John McAlle

Personal information
- Date of birth: 31 January 1950 (age 76)
- Place of birth: Liverpool, England
- Position: Centre back

Youth career
- Huyton Schoolboys
- Lancashire Schoolboys
- 1965–1967: Wolverhampton Wanderers

Senior career*
- Years: Team / Apps / (Gls)
- 1967–1981: Wolverhampton Wanderers / 407 / (0)
- 1981–1982: Sheffield United / 18 / (0)
- 1982–1984: Derby County / 58 / (1)
- Total:  / 483 / (1)

= John McAlle =

English footballer

John McAlle (born 31 January 1950) is a former professional footballer who spent the majority of his career at Wolverhampton Wanderers, where he played over 500 games.

==Career==
McAlle joined Wolves as an apprentice in July 1965, turning professional in February 1967. After a period playing in the reserve league, he made his first team debut on 29 April 1968, in a 1–0 defeat at Chelsea. He only appeared sporadically (mostly as a substitute) in the following years, but became a first-team regular in the 1970–71 season.

Known to his teammates as Scouse, McAlle was the club's first-choice centre-back throughout most of the 1970s. During this period he played in the 1972 UEFA Cup final and won the League Cup in 1974. He was also part of the side that won the Second Division championship in 1976–77, to immediately return Wolves to the top flight.

His position at Molineux was weakened by the arrival of Emlyn Hughes in 1979, after which he was largely used as a substitute. His career took a further downturn when he broke his leg coming on as a sub playing against Watford in February 1980, which kept him out for 11 months. He returned for the second half of the 1980–81 season and managed to retain his place in the starting line-up.

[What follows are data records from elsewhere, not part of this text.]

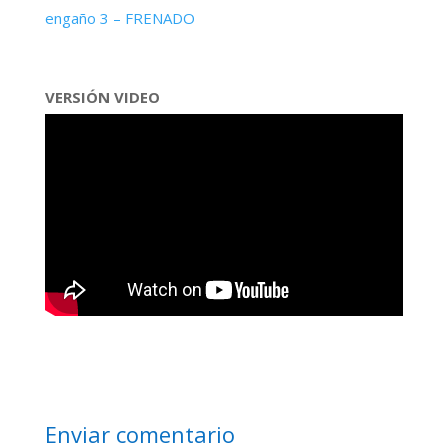
engaño 3 – FRENADO
VERSIÓN VIDEO
Enviar comentario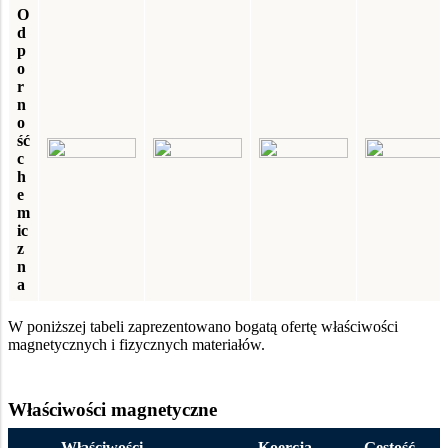
O
d
p
o
r
n
o
ść
c
h
e
m
ic
z
n
a
W poniższej tabeli zaprezentowano bogatą ofertę właściwości
magnetycznych i fizycznych materiałów.
Właściwości magnetyczne
Właściwości
Koercja
Gęstość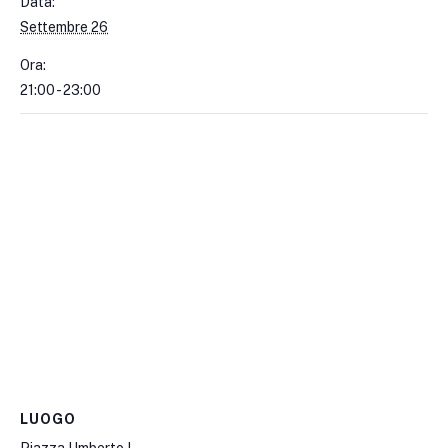
Data:
Settembre 26
Ora:
21:00 - 23:00
LUOGO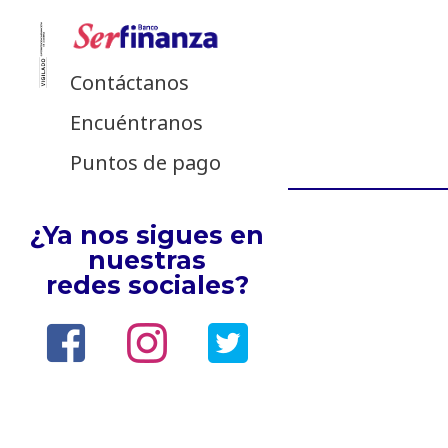
Contáctanos
Encuéntranos
Puntos de pago
¿Ya nos sigues en
nuestras
redes sociales?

The defender's long association with Wolves finally ended in August 1981, when he joined Sheffield United for £10,000 after he was not offered a contract extension. In total McAlle played 508 games for the Midlanders, making him the fifth highest-serving player in their history.

After a brief spell at Bramall Lane, where he won the Fourth Division title, he moved to Derby County, where he finished his league career in the second tier. John's last ever professional match came for Derby against Barnsley in March 1984 wearing the number 10 shirt. He finished his playing career at non-league Harrisons FC, based in Wolverhampton.

McAlle moved into landscape gardening after football, but has since retired and lives in Brewood, South Staffordshire.

In recognition of his outstanding service to Wolverhampton Wanderers he was inducted into their 'Hall Of Fame' in May 2015.